In short, the proliferation of nuclear reactors across Asia
is certain to facilitate and encourage nuclear weapons
proliferation, as well.
"We are holding a pair of nuclear tigers by the tail," said
George Shultz, secretary of state in the Reagan
administration, at a recent conference on nuclear risk at
Stanford University's Hoover Institution.
The disaster at Fukushima, he said, "should prompt a deeper
appreciation of . . . weak links in nuclear weapons . . . and
in the humans who are charged with making decisions, not to
mention those seeking to cause mass murder".
It is progress of a kind that the nuclear disarmament
movement is headed today by such establishment figures as
Shultz, Henry Kissinger, William Perry and Sam Nunn.
This "Gang of Four" elder statesmen have for the past five
years authored sober newspaper opinion columns calling for
the eventual abolition of nuclear weapons and given a more
realistic cast to a cause once dominated by the street
theatre and emotionalism of pacifist movements of the Cold
War era.
Shultz and his Hoover colleague Sidney Drell, a nuclear
physicist, organised this gathering of physicists, nuclear
engineers, academics and journalists to try to extend the
rational, cost-benefit analytical approach to the
less-examined area of civil nuclear power.
The calamity at Fukushima spread fears of radiation poisoning
around the world - even though all but one or two of the
estimated 14,000 deaths were thought to have been caused by
the earthquake and tsunami that triggered the reactor
meltdowns.
Germany, nonetheless, has ordered its 17 nuclear reactors
shut down by 2022. Polls in other countries show that there,
too, anti-nuclear sentiment has regained ground that it had
lost in recent years, as concern mounted in developed
countries about atmospheric pollution caused by carbon
dioxide and the instability of petroleum prices and supplies.
This swing is notable even in countries that depend heavily
on nuclear power, such as France, where Socialist Party
leaders say they will raise the issue in next year's
presidential elections.
In Japan, public approval of adding more nuclear plants stood
at 82% six years ago.

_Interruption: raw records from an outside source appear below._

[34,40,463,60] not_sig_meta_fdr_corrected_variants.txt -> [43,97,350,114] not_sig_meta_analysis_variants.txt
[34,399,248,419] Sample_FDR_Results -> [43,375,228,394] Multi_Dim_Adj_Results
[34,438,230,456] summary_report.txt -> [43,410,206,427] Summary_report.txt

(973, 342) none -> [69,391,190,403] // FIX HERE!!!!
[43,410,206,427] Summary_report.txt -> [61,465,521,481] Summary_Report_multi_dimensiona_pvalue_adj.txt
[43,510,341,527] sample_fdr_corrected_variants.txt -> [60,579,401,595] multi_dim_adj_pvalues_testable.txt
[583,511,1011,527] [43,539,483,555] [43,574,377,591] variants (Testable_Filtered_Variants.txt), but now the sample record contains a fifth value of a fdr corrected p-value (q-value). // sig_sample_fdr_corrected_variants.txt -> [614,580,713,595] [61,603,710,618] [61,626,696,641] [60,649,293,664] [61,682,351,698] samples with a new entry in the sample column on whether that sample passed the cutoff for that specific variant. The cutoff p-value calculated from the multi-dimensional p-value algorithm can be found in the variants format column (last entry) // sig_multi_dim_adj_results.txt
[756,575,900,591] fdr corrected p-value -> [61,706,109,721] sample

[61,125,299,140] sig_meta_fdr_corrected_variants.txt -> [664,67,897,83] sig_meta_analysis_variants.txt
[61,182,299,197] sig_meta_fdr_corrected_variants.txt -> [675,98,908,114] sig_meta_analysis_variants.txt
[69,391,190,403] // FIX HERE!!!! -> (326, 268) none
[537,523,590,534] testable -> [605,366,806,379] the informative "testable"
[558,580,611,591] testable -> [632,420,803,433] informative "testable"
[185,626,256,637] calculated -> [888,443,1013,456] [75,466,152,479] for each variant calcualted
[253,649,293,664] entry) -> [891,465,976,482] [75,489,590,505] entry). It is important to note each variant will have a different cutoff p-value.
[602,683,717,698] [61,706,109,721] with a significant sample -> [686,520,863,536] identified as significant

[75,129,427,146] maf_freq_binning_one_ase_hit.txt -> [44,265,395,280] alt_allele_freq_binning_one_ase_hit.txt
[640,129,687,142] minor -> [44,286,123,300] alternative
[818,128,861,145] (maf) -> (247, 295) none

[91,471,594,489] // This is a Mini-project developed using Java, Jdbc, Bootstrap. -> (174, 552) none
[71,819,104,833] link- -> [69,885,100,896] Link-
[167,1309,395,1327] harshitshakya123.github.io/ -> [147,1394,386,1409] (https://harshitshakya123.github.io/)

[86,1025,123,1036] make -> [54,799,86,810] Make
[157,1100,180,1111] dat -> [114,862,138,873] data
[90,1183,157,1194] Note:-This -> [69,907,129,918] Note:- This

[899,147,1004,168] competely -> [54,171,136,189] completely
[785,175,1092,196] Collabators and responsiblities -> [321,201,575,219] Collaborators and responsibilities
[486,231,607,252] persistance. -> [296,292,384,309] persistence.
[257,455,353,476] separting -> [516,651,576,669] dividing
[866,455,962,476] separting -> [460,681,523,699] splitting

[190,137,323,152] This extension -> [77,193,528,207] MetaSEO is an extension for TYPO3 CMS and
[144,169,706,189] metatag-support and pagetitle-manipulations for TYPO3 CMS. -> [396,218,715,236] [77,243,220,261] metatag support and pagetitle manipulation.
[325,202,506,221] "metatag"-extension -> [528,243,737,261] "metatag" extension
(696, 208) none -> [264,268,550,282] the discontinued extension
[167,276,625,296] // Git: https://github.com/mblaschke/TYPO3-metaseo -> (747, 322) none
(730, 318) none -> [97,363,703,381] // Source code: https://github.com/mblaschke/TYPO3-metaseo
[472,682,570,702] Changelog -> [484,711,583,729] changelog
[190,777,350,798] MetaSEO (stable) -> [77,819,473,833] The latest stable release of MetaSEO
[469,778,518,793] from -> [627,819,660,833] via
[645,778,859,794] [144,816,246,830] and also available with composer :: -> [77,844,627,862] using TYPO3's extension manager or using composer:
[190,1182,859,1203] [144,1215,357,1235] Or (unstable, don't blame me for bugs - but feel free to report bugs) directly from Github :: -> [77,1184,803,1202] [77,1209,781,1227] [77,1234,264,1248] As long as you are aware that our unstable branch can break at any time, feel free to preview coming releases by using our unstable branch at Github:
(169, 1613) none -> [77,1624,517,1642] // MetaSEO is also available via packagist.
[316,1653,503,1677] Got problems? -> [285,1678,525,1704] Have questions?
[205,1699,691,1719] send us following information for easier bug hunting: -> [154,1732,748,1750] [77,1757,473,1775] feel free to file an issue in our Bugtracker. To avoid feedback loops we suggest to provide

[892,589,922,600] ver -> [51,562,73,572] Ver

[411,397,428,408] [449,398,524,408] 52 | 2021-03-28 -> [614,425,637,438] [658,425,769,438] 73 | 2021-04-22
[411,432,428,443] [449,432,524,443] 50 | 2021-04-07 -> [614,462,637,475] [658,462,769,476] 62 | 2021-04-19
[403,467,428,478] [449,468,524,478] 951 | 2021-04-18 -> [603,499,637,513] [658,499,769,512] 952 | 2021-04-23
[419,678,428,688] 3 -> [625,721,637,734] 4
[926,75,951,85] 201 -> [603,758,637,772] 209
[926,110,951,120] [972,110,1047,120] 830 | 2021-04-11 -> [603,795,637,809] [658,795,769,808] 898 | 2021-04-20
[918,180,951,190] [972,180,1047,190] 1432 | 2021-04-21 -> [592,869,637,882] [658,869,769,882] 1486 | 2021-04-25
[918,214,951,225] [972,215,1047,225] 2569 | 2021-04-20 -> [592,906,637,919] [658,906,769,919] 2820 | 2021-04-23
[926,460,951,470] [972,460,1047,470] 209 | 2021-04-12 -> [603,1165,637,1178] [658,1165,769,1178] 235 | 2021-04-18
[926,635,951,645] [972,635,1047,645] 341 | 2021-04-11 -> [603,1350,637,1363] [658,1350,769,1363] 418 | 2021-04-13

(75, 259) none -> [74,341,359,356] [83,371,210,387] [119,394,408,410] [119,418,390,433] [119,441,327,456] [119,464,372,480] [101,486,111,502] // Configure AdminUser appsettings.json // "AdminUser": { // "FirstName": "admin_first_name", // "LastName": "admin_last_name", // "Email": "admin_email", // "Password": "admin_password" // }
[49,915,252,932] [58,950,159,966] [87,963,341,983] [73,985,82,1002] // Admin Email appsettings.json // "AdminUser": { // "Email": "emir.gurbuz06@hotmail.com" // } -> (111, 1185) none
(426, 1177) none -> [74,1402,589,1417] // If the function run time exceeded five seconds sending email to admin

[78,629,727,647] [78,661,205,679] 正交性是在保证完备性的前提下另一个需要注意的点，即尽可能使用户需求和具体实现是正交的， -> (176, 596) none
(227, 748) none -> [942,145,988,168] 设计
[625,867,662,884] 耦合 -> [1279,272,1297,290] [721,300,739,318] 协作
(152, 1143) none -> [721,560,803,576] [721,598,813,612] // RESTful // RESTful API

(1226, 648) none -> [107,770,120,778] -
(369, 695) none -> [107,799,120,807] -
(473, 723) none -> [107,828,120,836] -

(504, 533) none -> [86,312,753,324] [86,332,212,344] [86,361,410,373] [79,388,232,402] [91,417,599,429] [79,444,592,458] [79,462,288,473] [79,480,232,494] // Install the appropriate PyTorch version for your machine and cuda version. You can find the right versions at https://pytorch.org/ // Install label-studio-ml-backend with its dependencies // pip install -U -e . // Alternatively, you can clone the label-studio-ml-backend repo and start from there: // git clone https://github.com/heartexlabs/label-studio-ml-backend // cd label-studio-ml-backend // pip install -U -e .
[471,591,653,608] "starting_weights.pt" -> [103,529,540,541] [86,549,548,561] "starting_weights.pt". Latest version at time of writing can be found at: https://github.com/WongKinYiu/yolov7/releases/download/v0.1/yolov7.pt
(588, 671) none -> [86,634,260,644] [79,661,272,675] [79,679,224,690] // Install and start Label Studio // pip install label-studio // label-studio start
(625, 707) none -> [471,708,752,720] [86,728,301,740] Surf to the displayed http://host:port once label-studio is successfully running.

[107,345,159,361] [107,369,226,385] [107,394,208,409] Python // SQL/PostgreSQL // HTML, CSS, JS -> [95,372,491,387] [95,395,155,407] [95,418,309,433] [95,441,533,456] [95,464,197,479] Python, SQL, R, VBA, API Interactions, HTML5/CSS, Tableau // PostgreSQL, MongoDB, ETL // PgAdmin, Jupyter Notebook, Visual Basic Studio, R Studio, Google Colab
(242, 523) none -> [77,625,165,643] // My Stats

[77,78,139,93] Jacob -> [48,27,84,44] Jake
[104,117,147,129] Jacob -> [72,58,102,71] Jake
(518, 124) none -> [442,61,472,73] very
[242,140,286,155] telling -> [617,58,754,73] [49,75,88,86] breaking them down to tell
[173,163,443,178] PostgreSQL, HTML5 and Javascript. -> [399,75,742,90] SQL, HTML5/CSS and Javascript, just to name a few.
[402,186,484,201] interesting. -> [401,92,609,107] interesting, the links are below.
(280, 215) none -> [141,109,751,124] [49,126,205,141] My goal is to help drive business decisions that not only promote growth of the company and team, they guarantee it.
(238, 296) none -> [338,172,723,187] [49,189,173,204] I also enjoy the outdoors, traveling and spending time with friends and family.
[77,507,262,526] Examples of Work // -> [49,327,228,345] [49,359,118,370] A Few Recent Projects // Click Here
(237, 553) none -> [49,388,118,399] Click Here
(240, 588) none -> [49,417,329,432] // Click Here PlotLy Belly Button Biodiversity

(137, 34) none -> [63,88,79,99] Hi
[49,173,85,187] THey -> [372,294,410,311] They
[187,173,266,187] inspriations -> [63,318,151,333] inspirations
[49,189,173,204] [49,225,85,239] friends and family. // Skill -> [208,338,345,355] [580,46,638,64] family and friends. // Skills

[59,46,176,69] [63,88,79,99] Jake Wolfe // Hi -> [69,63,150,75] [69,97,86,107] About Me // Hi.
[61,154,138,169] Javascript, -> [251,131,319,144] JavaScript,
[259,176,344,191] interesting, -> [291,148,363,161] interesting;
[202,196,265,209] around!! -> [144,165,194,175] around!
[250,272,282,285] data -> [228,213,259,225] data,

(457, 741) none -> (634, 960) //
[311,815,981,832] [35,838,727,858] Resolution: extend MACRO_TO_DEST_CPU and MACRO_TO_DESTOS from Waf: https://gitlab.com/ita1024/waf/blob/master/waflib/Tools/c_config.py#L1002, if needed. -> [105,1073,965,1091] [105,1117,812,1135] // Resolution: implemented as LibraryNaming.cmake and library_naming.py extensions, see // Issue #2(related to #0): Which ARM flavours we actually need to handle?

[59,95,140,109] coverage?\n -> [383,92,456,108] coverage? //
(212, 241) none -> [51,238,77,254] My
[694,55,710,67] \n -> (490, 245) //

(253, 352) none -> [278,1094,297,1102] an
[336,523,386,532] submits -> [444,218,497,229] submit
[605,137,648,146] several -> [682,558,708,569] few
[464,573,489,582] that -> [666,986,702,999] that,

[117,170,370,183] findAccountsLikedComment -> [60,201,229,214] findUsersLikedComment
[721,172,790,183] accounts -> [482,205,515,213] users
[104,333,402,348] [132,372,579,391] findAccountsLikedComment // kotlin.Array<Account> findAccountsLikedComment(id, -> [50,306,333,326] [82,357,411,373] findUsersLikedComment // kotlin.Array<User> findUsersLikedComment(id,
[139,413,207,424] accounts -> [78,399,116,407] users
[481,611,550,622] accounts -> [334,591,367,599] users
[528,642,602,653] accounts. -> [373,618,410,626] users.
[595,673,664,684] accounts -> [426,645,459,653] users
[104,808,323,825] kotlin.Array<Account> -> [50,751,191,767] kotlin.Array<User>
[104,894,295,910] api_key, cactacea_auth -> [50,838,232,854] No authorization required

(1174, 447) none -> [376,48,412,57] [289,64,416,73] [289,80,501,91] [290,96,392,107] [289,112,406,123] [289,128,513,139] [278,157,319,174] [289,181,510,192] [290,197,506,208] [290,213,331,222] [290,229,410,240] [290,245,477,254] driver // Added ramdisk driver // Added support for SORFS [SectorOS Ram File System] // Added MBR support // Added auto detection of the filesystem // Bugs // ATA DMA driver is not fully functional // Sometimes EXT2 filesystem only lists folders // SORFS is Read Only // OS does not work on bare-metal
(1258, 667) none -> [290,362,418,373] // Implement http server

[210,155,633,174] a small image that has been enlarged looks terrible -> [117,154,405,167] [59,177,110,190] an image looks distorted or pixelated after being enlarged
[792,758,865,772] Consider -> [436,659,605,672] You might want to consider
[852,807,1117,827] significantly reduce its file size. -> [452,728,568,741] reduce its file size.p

After Fukushima, that number has
plunged to 30%, according to Japanese newspaper polls.
Industry representatives argued to US experts that higher
safety standards and tighter regulation protect US reactors
from a Fukushima-type disaster.
No consensus was reached on the reliability of those
assertions. Japan made similar claims before Fukushima
revealed the deadly weaknesses in its crisis-management
abilities and in the International Atomic Energy Agency's
oversight capabilities.
We approach the 25th anniversary of the Reykjavik summit,
where Mikhail Gorbachev proposed that the United States and
the Soviet Union abolish all their nuclear weapons - six
months after he had seen the destruction and havoc wrought by
a nuclear meltdown at Chernobyl.
The primary threat of irremediable damage to the planet no
longer comes from rocket forces commanded by the Kremlin and
the Pentagon but from nuclear bureaucracies in Teheran,
Jerusalem, New Delhi, Islamabad and other capitals in the
developing world, as well as from terror networks intent on
acquiring fissionable material.
The Obama administration has supported the creative proposals
put forward by the Gang of Four and the Global Zero movement
and promised disarmament initiatives of its own in a
comprehensive Nuclear Posture Review and a Washington summit
on proliferation.
But the nuclear world has changed dramatically in the past
six months.
The administration needs to recognise and act on the reality
that Fukushima - like Chernobyl in its day - issued a summons
to new thinking.
- Jim Hoagland, a contributing editor to The Washington Post,
is Annenberg visiting fellow at the Hoover Institution.